— START OF Text block —

Conclusions:
"In conclusion, obsidian was an indispensable material
for the Mezraa Teleilat residents throughout the Neolithic
period. Over time, there is a notable increase in obsidian
in the Transitional phase compared to PPNB, and a
subsequent decrease in PN. In other words, its frequency
rises and falls through time. What is striking is that
consumption of green obsidian continues through all
phases. Most of the obsidian was imported from East
Anatolia’s obsidian sources, while Central Anatolian
obsidian was rarely present. The Neolithic inhabitants
sought two specific types of obsidian from eastern sources
– not black, gray, or brown, but green obsidian, particularly
the translucent and semi-translucent types. Since
Phase IV, these two types were most widely used obsidians
and in demand at Mezraa Teleilat. A slight shift in
quantity and importance from the translucent green to
the semi-translucent green obsidian occurred after Phase
IV. This may be due to either a bias in archaeological
recovery or possibly a shift in cultural preference or
availability of sources. These two obsidian types were
most likely imported from either Bingöl A or Nemrud
Dağ. While the distance between Mezraa Teleilat and
Bingöl is approximately 332 km (206 miles), the Nemrud
Dağ source is around 420 km (261 miles), Central Ana -
tolian sources are ca. 337 km (209 miles) away. It is not
known why the eastern Anatolian obsidian was favored
from LPPNB onwards, particularly the peralkaline green
obsidian in the Levant, while the Cappadocian obsidian
was more popular in earlier times. It should be noted,
however, that no serious counting or chemical laboratory
analysis has been done to differentiate eastern from
Cappadocian obsidian in many prehistoric sites. Since
both East and Central Anatolian obsidian were distributed
widely and intensively within the Neolithic, it seems
that neither distance nor the geographic advantage or
disadvantage of certain routes could be the sole factor
in its distribution. The LPPNB shift in obsidian sources
could instead be due to a shift in worldview and/or political
relations, perhaps a result of populations who were
experiencing societal, economic, and symbolic changes
at the end of the Neolithic.

— END OF Text block —
— START OF Data to process —

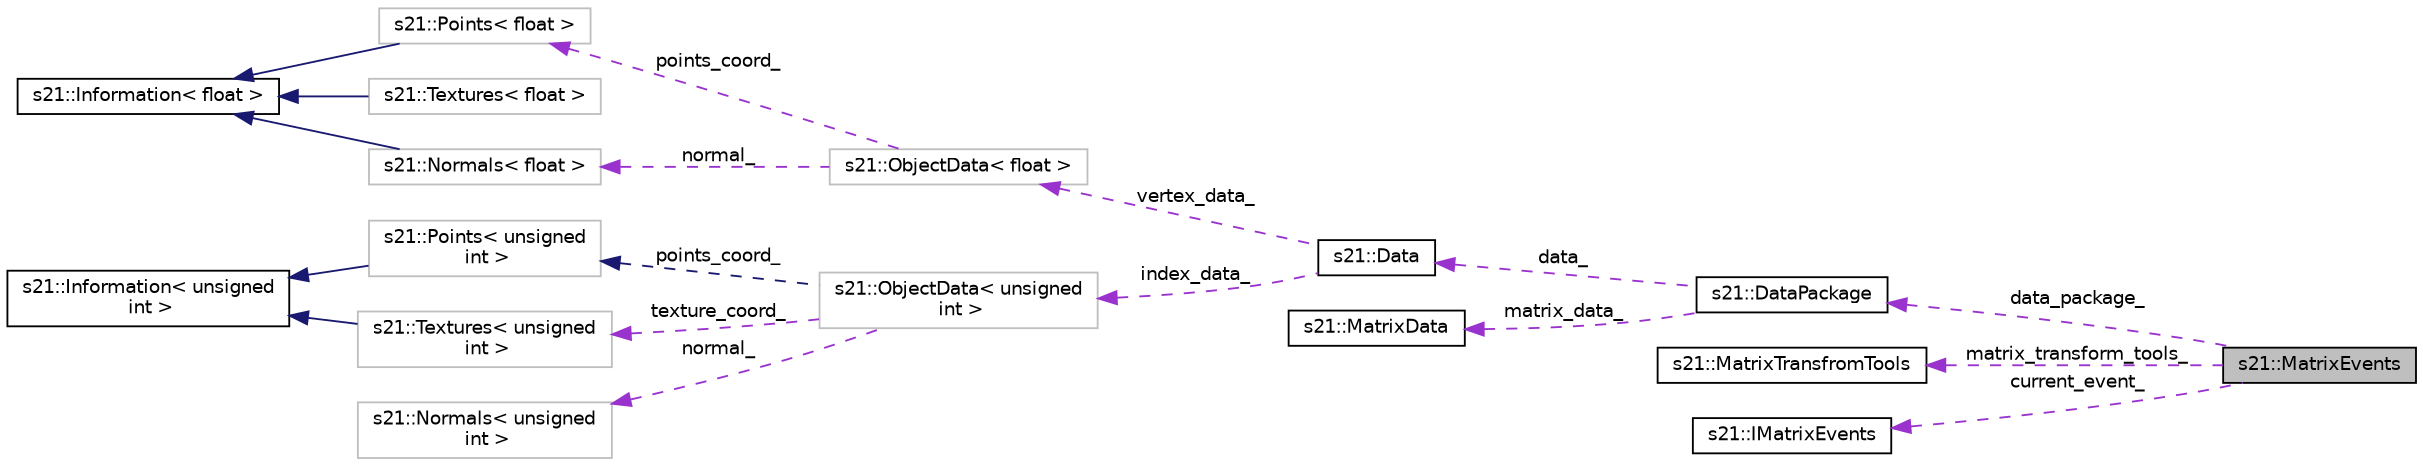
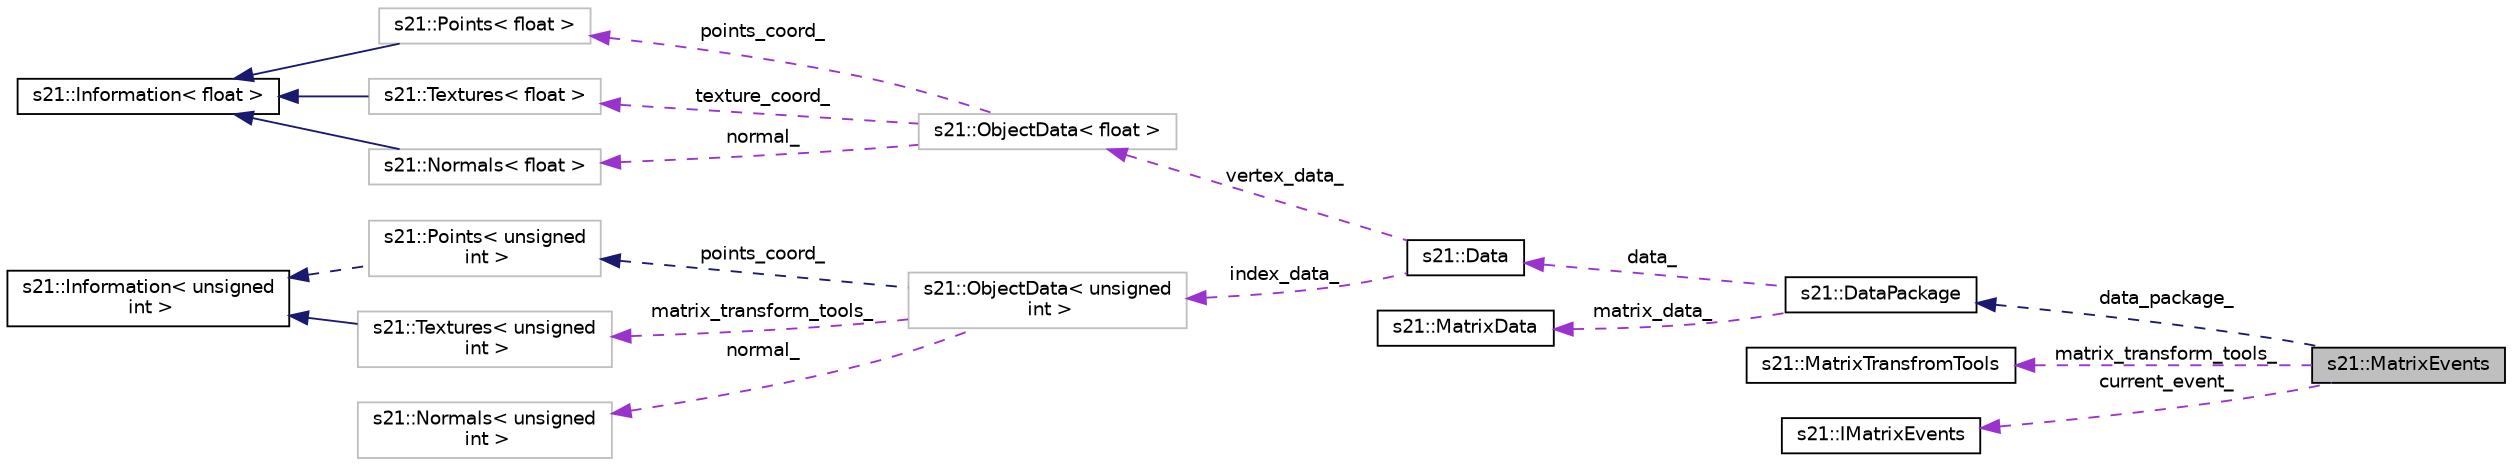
  digraph {
    rankdir=LR
    node [color=black fillcolor=white fontname=Helvetica fontsize=10 shape=record style=filled]
    edge [color=darkorchid3 dir=back fontname=Helvetica fontsize=10 labelfontname=Helvetica labelfontsize=10 style=dashed]
    n1 [fillcolor=grey75 fontcolor=black height=0.2 label="s21::MatrixEvents" width=0.4]
    n2 [height=0.2 label="s21::DataPackage" width=0.4]
    n3 [height=0.2 label="s21::Data" width=0.4]
    n4 [color=grey75 height=0.2 label="s21::ObjectData\< float \>" width=0.4]
    n5 [color=grey75 height=0.2 label="s21::Points\< float \>" width=0.4]
    n6 [height=0.2 label="s21::Information\< float \>" width=0.4]
    n7 [color=grey75 height=0.2 label="s21::Textures\< float \>" width=0.4]
    n8 [color=grey75 height=0.2 label="s21::Normals\< float \>" width=0.4]
    n9 [color=grey75 height=0.2 label="s21::ObjectData\< unsigned\l int \>" width=0.4]
    n10 [color=grey75 height=0.2 label="s21::Points\< unsigned\l int \>" width=0.4]
    n11 [height=0.2 label="s21::Information\< unsigned\l int \>" width=0.4]
    n12 [color=grey75 height=0.2 label="s21::Textures\< unsigned\l int \>" width=0.4]
    n13 [color=grey75 height=0.2 label="s21::Normals\< unsigned\l int \>" width=0.4]
    n14 [height=0.2 label="s21::MatrixData" width=0.4]
    n15 [height=0.2 label="s21::MatrixTransfromTools" width=0.4]
    n16 [height=0.2 label="s21::IMatrixEvents" width=0.4]
-   n2 -> n1 [label=" data_package_"]
+   n2 -> n1 [color=midnightblue label=" data_package_"]
    n3 -> n2 [label=" data_"]
    n4 -> n3 [label=" vertex_data_"]
    n5 -> n4 [label=" points_coord_"]
    n6 -> n5 [color=midnightblue style=solid]
    n6 -> n7 [color=midnightblue style=solid]
    n6 -> n8 [color=midnightblue style=solid]
+   n7 -> n4 [label=" texture_coord_"]
    n8 -> n4 [label=" normal_"]
    n9 -> n3 [label=" index_data_"]
    n10 -> n9 [color=midnightblue label=" points_coord_"]
-   n11 -> n10 [color=midnightblue style=solid]
+   n11 -> n10 [color=midnightblue]
    n11 -> n12 [color=midnightblue style=solid]
-   n12 -> n9 [label=" texture_coord_"]
+   n12 -> n9 [label=" matrix_transform_tools_"]
    n13 -> n9 [label=" normal_"]
    n14 -> n2 [label=" matrix_data_"]
    n15 -> n1 [label=" matrix_transform_tools_"]
    n16 -> n1 [label=" current_event_"]
  }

— END OF Data to process —

*Set problem A:* According to the obsidian conclusions, why could distance or route advantages not be the only factor in how obsidian was distributed?
*Set problem B:* Recast the listing as a JSON list of strings, one string per line and no blank lines, from its start through the line containing "n12 [color=grey75 height=0.2". Leave the pictures out of the answer.

*Solution A:* Both East and Central Anatolian obsidian were distributed widely and intensively during the Neolithic. For that reason, the text concludes that neither distance nor the geographic advantage or disadvantage of certain routes could be the sole factor.

*Solution B:*
[
  "  digraph {",
  "    rankdir=LR",
  "    node [color=black fillcolor=white fontname=Helvetica fontsize=10 shape=record style=filled]",
  "    edge [color=darkorchid3 dir=back fontname=Helvetica fontsize=10 labelfontname=Helvetica labelfontsize=10 style=dashed]",
  "    n1 [fillcolor=grey75 fontcolor=black height=0.2 label=\"s21::MatrixEvents\" width=0.4]",
  "    n2 [height=0.2 label=\"s21::DataPackage\" width=0.4]",
  "    n3 [height=0.2 label=\"s21::Data\" width=0.4]",
  "    n4 [color=grey75 height=0.2 label=\"s21::ObjectData\\< float \\>\" width=0.4]",
  "    n5 [color=grey75 height=0.2 label=\"s21::Points\\< float \\>\" width=0.4]",
  "    n6 [height=0.2 label=\"s21::Information\\< float \\>\" width=0.4]",
  "    n7 [color=grey75 height=0.2 label=\"s21::Textures\\< float \\>\" width=0.4]",
  "    n8 [color=grey75 height=0.2 label=\"s21::Normals\\< float \\>\" width=0.4]",
  "    n9 [color=grey75 height=0.2 label=\"s21::ObjectData\\< unsigned\\l int \\>\" width=0.4]",
  "    n10 [color=grey75 height=0.2 label=\"s21::Points\\< unsigned\\l int \\>\" width=0.4]",
  "    n11 [height=0.2 label=\"s21::Information\\< unsigned\\l int \\>\" width=0.4]",
  "    n12 [color=grey75 height=0.2 label=\"s21::Textures\\< unsigned\\l int \\>\" width=0.4]"
]